Extracted information:
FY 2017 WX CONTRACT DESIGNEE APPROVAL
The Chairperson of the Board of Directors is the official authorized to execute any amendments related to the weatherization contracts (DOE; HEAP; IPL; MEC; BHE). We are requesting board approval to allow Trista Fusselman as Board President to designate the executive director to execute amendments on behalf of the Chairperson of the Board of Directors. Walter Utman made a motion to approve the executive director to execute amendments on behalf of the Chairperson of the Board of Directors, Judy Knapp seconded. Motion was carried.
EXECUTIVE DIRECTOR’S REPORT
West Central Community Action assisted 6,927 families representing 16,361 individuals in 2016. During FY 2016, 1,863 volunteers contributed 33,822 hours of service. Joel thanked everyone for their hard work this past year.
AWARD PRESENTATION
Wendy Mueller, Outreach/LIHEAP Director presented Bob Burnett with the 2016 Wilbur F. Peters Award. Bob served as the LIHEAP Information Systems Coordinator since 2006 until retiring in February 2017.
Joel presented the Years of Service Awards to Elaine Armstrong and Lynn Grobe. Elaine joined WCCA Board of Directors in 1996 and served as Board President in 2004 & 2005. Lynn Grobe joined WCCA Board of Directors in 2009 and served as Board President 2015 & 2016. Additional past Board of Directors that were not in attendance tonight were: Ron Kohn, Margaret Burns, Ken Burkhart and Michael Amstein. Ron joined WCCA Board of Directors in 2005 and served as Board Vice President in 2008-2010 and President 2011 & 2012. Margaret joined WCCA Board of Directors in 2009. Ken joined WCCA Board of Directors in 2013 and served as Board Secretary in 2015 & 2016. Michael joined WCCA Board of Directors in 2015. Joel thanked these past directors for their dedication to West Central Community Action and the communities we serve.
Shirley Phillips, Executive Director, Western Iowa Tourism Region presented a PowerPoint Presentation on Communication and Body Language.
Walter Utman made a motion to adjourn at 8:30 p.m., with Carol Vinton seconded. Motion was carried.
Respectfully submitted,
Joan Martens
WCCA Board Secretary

Task details:
Taking the lines above, repeat exactly those from the line that contains "EXECUTIVE DIRECTOR’S REPORT" through the line that contains "AWARD PRESENTATION", and both of those lines as well. Include nothing else.

Result for this task:
EXECUTIVE DIRECTOR’S REPORT
West Central Community Action assisted 6,927 families representing 16,361 individuals in 2016. During FY 2016, 1,863 volunteers contributed 33,822 hours of service. Joel thanked everyone for their hard work this past year.
AWARD PRESENTATION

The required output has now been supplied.